Can you go and see a Medical doctor (on or off campus) and request some support through a counselling referral and a general wellbeing check. The doctor may be able to write a letter that helps you appeal your university's opinion that you 'MUST' submit in a month.

They may also be able to help with referrals to places that might provide some support with living arrangements, and they may also prescribe some medication that might assist you manage these difficult feelings you have described (temporarily at least). At the very least, they will check out your stress levels and listen to you in person, and that in itself can be supportive and help with clarifying issues for you.

There may be some scope for an extension for the submission, provided you are not asking for financial support in any way.

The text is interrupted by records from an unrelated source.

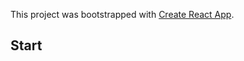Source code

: This project was bootstrapped with [Create React App](https://github.com/facebook/create-react-app).

## Start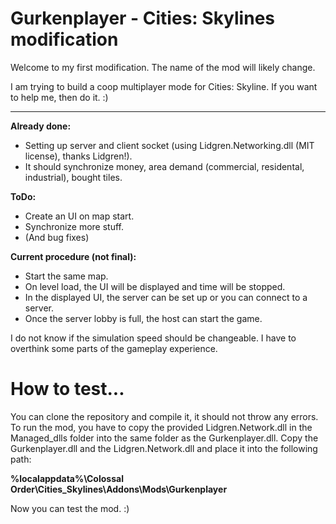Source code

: # Gurkenplayer - Cities: Skylines modification
Welcome to my first modification. The name of the mod will likely change.

I am trying to build a coop multiplayer mode for Cities: Skyline.
If you want to help me, then do it. :)

---

<b>Already done:</b>
* Setting up server and client socket (using Lidgren.Networking.dll (MIT license), thanks Lidgren!).
* It should synchronize money, area demand (commercial, residental, industrial), bought tiles.

<b>ToDo:</b>
* Create an UI on map start.
* Synchronize more stuff.
* (And bug fixes)

<b>Current procedure (not final):</b></br>
* Start the same map.
* On level load, the UI will be displayed and time will be stopped.
* In the displayed UI, the server can be set up or you can connect to a server.
* Once the server lobby is full, the host can start the game.

I do not know if the simulation speed should be changeable. I have to overthink some parts of the gameplay experience.

# How to test...

You can clone the repository and compile it, it should not throw any errors. 
To run the mod, you have to copy the provided Lidgren.Network.dll in the Managed_dlls folder into the same folder as the Gurkenplayer.dll.
Copy the Gurkenplayer.dll and the Lidgren.Network.dll and place it into the following path:

<b>%localappdata%\Colossal Order\Cities_Skylines\Addons\Mods\Gurkenplayer</b>

Now you can test the mod. :)
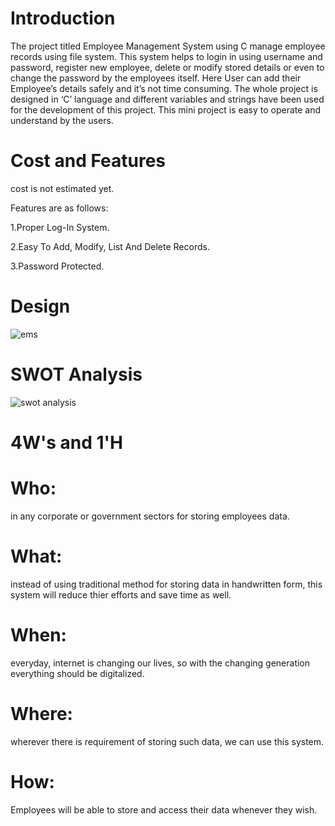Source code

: 
# Introduction

The project titled Employee Management System using C manage employee records using file system. This system helps to login in using username and password, register new employee, delete or modify stored details or even to change the password by the employees itself.
Here User can add their Employee’s details safely and it’s not time consuming. The whole project is designed in ‘C’ language and different variables and strings have been used for the development of this project. This mini project is easy to operate and understand by the users.

# Cost and Features

cost is not estimated yet.

Features are as follows:

1.Proper Log-In System.

2.Easy To Add, Modify, List And Delete Records.

3.Password Protected.


# Design

![ems](https://user-images.githubusercontent.com/74306039/114851628-abd4bf80-9dff-11eb-827d-d3d99eaad1a6.png)

# SWOT Analysis

![swot analysis](https://user-images.githubusercontent.com/74306039/114852740-adeb4e00-9e00-11eb-8430-e44f6dbbc4c7.jpeg)




# 4W's and 1'H

# Who:

in any corporate or government sectors for storing employees data.

# What:

instead of using traditional method for storing data in handwritten form, this system will reduce thier efforts and save time as well.

# When:

everyday, internet is changing our lives, so with the changing generation everything should be digitalized.

# Where:

wherever there is requirement of storing such data, we can use this system.

# How:

Employees will be able to store and access their data whenever they wish.

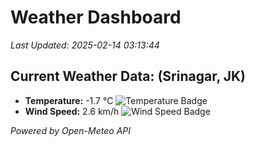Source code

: 
# Weather Dashboard

_Last Updated: 2025-02-14 03:13:44_

## Current Weather Data: (Srinagar, JK)
- **Temperature:** -1.7 °C ![Temperature Badge](https://img.shields.io/badge/Temperature-Low%20Temp-blue)
- **Wind Speed:** 2.6 km/h ![Wind Speed Badge](https://img.shields.io/badge/Wind%20Speed-Light%20Wind-blue)

*Powered by Open-Meteo API*
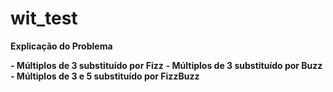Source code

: # wit_test

**Explicação do Problema**

**- Múltiplos de 3 substituído por Fizz**
**- Múltiplos de 3 substituído por Buzz**
**- Múltiplos de 3 e 5 substituído por FizzBuzz**
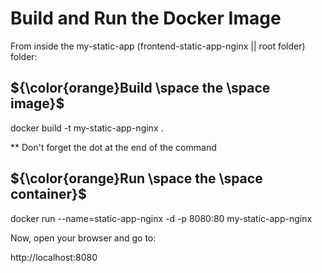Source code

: # Build and Run the Docker Image

From inside the my-static-app (frontend-static-app-nginx || root folder) folder:

## ${\color{orange}Build \space the \space image}$

docker build -t my-static-app-nginx .

\*\* Don't forget the dot at the end of the command

## ${\color{orange}Run \space the \space container}$

docker run --name=static-app-nginx -d -p 8080:80 my-static-app-nginx

Now, open your browser and go to:

http://localhost:8080

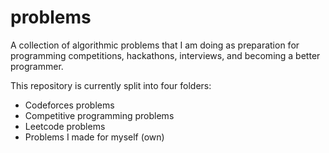 # problems

A collection of algorithmic problems that I am doing as preparation for programming competitions, hackathons, interviews, and becoming a better programmer.

This repository is currently split into four folders:
* Codeforces problems
* Competitive programming problems
* Leetcode problems
* Problems I made for myself (own)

Many people submit their PhD's over the stated time frame (both full and part timers). Usually the need for meeting an absolute submission date is tied to funding grants. (You would need to check this though with an academic advisor or student counsellor).

Even taking this one step towards self care, either contacting a counsellor, as has been suggested, or seeing a doctor can help you with making the next step, and then the one that follows that...just one small positive step at a time...just one...you are worth it, with or without the PhD.

N

Hi again

I think Piju's advice is great. If you have support of medical dr and counselling service that should help your appeal.

I just chimed in to say, be cautious re medication... there are other ways to get back on track and there are risks with meds. I'm not saying don't take them.. It's your choice. I'm just consider your options carefully.

A

Please reach out to your university counselling service. They will listen to you and provide you with a document to request extenuating circumstances. Go see your doctor as well and get a sick note for 2-3 weeks due to anxiety/depression. Not being able to read and process a line is a sign of a mental breakdown. Get proof and the challenge the university for not giving you time off. Also involve the students union or official authorities if need be.